For 42 developing countries there is a Raw, OLS, and LATE(Oster) estimate of the wage gain for a typical low-education level worker moving from their home country to the USA from Clemens, Montenegro and Pritchett (2019).
For 29 developing countries there is a Raw, OLS, and LATE(Oster) estimate of the private sector learning premium from Patel and Sandefur (2020).
Once one has data like this, the rest is easy, just simple arithmetic (hence the temptation of paper arbitrage): compare the Root Mean Square Error (RMSE) of (i) using the average of the LATE estimates (the “systematic review”) to predict the LATE in each country or (ii) use the OLS from each country to estimate its LATE.
As expected, the answer depends on the ratio of the variance of the LATE to the typical bias in OLS. For wage gains the variance is huge and the bias modest so using context specific OLS is twice as good as using the “rigorous evidence.” For the private sector learning premium the variance is modest and the bias substantial (selectivity into private schools is large) and hence OLS and the “rigorous evidence” do about the same in RMSE.
So, for about 25 years now there has been a major advocacy movement selling people on the notion that doing RCTs about specific interventions in specific contexts and then aggregating these was going to lead to “evidence based” policies based on “rigorous evidence” and that would lead to better development outcomes.

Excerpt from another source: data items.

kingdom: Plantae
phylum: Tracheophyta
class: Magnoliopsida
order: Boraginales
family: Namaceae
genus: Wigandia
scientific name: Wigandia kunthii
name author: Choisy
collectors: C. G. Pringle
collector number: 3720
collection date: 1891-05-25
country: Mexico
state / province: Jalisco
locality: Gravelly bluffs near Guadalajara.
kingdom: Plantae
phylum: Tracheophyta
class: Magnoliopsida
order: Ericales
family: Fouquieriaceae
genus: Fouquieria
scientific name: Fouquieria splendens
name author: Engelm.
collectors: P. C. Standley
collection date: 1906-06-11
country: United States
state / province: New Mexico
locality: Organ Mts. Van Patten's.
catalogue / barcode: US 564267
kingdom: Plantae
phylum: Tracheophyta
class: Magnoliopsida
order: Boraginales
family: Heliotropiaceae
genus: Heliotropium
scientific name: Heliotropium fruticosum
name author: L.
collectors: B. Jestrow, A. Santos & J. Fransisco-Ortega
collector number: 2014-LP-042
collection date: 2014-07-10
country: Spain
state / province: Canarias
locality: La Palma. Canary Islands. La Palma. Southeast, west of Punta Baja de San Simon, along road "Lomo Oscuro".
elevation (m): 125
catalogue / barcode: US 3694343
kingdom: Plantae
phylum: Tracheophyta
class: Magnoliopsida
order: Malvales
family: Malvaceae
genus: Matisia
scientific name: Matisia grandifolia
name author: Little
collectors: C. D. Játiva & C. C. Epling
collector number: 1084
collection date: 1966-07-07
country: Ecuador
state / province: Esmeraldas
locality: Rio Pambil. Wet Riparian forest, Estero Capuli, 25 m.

But there has never been any evidence these claims were true. Moreover, they always seemed pretty improbable and inconsistent with our “best available” models of development phenomena, that suggested that contextual variance in policy outcomes was likely to be very large.
These claims about external validity are not a picayune detail as without some clear idea about the scope of reliability of the results across contexts it is impossible to claim any piece of research, and especially expensive research, like RCTs, are a cost-effective investment.